Baker’s $78 million, to be paid over three years, is in addition to nearly $74 million the state already contributed to UMass Boston’s capital projects in fiscal years 2016 and 2017. That money, according to the governor’s office, is from the state Department of Transportation and was used primarily for the a utility relocation project ($50 million), the new science complex ($20 million), and a study of the underground garage ($1.3 million).

“The administration will continue to work with the UMass board of trustees and campus leadership as they prioritize future projects to create stronger institutions on every campus for the thousands of students learning and researching at UMass from across the Commonwealth and beyond,” said Lizzy Guyton, the governor’s communications director, in a statement Monday.


The capital budget proposed by Baker will require approval by the Legislature.

Last week Baker said on a radio appearance that the UMass Boston campus should solve its budget problems by cutting “corporate spending” rather than making cuts that hurt students.
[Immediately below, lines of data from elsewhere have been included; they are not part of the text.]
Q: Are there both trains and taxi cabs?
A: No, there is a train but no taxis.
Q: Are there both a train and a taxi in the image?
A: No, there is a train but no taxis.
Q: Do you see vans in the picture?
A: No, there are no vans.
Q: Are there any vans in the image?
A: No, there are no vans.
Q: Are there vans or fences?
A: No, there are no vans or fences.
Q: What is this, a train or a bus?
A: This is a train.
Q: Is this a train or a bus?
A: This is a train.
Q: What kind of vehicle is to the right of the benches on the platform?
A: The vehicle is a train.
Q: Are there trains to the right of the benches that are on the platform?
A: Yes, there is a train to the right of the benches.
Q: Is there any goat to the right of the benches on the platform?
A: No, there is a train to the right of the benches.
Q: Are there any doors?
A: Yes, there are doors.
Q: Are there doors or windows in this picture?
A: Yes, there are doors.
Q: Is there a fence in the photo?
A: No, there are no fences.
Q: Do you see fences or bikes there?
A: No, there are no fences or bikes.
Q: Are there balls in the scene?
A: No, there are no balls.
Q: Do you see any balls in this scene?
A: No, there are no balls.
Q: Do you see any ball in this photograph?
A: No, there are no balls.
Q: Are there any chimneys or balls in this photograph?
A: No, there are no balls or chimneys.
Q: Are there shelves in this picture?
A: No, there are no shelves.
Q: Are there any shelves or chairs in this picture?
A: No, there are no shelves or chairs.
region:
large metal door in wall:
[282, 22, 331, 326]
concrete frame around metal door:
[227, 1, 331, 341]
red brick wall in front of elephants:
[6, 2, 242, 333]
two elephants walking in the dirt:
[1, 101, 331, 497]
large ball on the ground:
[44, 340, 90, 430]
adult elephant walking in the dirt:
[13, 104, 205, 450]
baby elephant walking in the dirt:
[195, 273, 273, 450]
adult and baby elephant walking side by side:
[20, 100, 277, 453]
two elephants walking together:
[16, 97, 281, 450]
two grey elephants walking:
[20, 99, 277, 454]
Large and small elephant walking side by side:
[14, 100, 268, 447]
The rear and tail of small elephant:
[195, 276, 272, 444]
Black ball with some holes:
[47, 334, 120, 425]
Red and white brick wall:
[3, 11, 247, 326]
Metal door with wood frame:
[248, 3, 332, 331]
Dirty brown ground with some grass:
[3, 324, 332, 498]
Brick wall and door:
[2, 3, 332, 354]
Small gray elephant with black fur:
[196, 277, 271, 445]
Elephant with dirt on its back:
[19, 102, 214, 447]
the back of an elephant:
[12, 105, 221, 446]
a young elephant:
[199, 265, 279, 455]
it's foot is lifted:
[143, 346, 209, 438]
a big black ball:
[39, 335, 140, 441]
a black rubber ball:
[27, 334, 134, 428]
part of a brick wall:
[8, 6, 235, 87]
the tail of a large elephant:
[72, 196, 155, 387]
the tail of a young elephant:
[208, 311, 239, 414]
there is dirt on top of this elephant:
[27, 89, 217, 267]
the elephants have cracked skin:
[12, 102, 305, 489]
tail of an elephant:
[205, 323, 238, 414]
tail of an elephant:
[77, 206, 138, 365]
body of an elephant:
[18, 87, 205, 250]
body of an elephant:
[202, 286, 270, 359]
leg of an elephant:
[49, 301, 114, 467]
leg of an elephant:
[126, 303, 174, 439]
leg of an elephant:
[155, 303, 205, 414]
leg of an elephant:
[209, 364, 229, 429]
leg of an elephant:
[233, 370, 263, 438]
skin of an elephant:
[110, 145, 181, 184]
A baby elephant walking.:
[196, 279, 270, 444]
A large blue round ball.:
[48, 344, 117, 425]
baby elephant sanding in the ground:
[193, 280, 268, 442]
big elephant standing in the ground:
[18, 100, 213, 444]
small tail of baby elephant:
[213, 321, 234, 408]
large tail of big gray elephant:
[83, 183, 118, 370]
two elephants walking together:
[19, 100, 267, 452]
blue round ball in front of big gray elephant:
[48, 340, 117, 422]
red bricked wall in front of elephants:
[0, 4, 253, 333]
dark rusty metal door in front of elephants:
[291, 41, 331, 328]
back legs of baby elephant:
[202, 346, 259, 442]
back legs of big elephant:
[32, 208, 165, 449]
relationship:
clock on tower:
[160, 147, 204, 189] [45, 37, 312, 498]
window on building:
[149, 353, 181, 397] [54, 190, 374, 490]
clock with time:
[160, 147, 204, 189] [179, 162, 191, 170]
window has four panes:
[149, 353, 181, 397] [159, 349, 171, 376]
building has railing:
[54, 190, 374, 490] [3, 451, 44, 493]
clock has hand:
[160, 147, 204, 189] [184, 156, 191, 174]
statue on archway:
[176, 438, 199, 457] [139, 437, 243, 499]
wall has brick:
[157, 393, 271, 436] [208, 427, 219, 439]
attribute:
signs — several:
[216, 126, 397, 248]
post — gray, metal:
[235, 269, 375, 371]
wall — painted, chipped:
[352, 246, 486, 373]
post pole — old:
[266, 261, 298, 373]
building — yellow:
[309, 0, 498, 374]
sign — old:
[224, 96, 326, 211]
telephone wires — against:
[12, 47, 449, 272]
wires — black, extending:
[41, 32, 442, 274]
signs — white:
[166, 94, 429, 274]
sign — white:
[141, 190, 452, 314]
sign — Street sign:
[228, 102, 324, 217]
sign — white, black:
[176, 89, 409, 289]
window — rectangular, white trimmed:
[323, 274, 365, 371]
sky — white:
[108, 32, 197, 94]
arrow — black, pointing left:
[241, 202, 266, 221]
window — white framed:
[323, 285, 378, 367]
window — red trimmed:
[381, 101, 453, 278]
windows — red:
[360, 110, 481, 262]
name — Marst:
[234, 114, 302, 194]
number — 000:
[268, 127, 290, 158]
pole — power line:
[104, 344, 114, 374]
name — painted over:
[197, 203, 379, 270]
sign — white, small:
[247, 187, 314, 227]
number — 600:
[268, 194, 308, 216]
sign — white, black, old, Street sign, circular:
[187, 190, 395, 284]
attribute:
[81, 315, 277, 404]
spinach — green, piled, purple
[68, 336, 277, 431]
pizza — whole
Over the past year the campus has cut courses and part-time professors as part of a myriad of measures taken to help balance its budget. Some professors were re-hired and classes re-instated.

UMass President Martin T. Meehan called Baker’s announcement “the most significant investment made by any administration in the 40 years since construction flaws in the substructure became known” and said his office will help UMass Boston find funds to pay for the rest of the project.

“We need to fix this, UMass Boston needs to fix this problem,” Meehan said Monday in a brief phone interview.

He added, however, that it would be inappropriate to ask the other four campuses to help pay for the garage problems.

“As a practical matter you can’t take money that belongs on one campus and take money that students pay in tuition and have it go to another campus,” Meehan said.

UMass board chairman Rob Manning, in a statement, thanked the governor for the money. Barry Mills, the deputy chancellor at UMass Boston who will become interim chancellor when Motley departs, also praised the commitment.


“This is a great commitment from the Baker administration as we move forward to address a problem that UMass Boston has been forced to confront virtually from the day it opened its doors,” Mills said in a statement sent by a spokesman.